*TASK INPUT:*
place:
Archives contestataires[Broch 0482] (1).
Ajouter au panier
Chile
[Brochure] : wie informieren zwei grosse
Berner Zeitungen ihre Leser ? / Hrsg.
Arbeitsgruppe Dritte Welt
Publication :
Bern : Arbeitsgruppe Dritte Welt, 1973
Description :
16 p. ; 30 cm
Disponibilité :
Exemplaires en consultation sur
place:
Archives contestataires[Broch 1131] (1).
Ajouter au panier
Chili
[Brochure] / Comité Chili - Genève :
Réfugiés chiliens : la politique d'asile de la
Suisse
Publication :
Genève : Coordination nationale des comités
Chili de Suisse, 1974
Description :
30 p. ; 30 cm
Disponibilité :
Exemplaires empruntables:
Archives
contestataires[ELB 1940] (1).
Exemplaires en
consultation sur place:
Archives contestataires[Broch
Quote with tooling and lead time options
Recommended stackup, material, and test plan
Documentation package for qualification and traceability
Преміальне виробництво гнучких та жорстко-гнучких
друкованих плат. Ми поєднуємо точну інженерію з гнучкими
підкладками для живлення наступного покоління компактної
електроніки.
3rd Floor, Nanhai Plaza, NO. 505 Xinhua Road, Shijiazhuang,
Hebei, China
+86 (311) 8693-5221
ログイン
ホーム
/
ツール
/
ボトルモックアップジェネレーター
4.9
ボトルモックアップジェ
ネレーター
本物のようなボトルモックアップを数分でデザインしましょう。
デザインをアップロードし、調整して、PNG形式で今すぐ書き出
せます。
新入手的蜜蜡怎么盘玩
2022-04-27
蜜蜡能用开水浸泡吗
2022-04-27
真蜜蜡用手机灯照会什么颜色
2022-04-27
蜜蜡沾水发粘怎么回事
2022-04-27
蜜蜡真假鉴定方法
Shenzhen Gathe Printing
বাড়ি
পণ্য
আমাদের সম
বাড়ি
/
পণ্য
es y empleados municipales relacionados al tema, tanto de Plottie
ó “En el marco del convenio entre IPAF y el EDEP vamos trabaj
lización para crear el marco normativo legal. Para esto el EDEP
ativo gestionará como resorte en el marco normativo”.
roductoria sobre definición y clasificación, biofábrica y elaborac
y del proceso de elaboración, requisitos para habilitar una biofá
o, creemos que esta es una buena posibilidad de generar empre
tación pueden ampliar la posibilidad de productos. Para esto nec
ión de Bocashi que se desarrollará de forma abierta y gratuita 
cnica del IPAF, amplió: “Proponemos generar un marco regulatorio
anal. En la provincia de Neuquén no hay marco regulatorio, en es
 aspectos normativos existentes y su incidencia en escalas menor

*INSTRUCTIONS TO FOLLOW:*
Rewrite the items above with every "Disponibilité" replaced by "Availability", leaving everything else unchanged.

*SOLUTION BELOW:*
place:
Archives contestataires[Broch 0482] (1).
Ajouter au panier
Chile
[Brochure] : wie informieren zwei grosse
Berner Zeitungen ihre Leser ? / Hrsg.
Arbeitsgruppe Dritte Welt
Publication :
Bern : Arbeitsgruppe Dritte Welt, 1973
Description :
16 p. ; 30 cm
Availability :
Exemplaires en consultation sur
place:
Archives contestataires[Broch 1131] (1).
Ajouter au panier
Chili
[Brochure] / Comité Chili - Genève :
Réfugiés chiliens : la politique d'asile de la
Suisse
Publication :
Genève : Coordination nationale des comités
Chili de Suisse, 1974
Description :
30 p. ; 30 cm
Availability :
Exemplaires empruntables:
Archives
contestataires[ELB 1940] (1).
Exemplaires en
consultation sur place:
Archives contestataires[Broch
Quote with tooling and lead time options
Recommended stackup, material, and test plan
Documentation package for qualification and traceability
Преміальне виробництво гнучких та жорстко-гнучких
друкованих плат. Ми поєднуємо точну інженерію з гнучкими
підкладками для живлення наступного покоління компактної
електроніки.
3rd Floor, Nanhai Plaza, NO. 505 Xinhua Road, Shijiazhuang,
Hebei, China
+86 (311) 8693-5221
ログイン
ホーム
/
ツール
/
ボトルモックアップジェネレーター
4.9
ボトルモックアップジェ
ネレーター
本物のようなボトルモックアップを数分でデザインしましょう。
デザインをアップロードし、調整して、PNG形式で今すぐ書き出
せます。
新入手的蜜蜡怎么盘玩
2022-04-27
蜜蜡能用开水浸泡吗
2022-04-27
真蜜蜡用手机灯照会什么颜色
2022-04-27
蜜蜡沾水发粘怎么回事
2022-04-27
蜜蜡真假鉴定方法
Shenzhen Gathe Printing
বাড়ি
পণ্য
আমাদের সম
বাড়ি
/
পণ্য
es y empleados municipales relacionados al tema, tanto de Plottie
ó “En el marco del convenio entre IPAF y el EDEP vamos trabaj
lización para crear el marco normativo legal. Para esto el EDEP
ativo gestionará como resorte en el marco normativo”.
roductoria sobre definición y clasificación, biofábrica y elaborac
y del proceso de elaboración, requisitos para habilitar una biofá
o, creemos que esta es una buena posibilidad de generar empre
tación pueden ampliar la posibilidad de productos. Para esto nec
ión de Bocashi que se desarrollará de forma abierta y gratuita 
cnica del IPAF, amplió: “Proponemos generar un marco regulatorio
anal. En la provincia de Neuquén no hay marco regulatorio, en es
 aspectos normativos existentes y su incidencia en escalas menor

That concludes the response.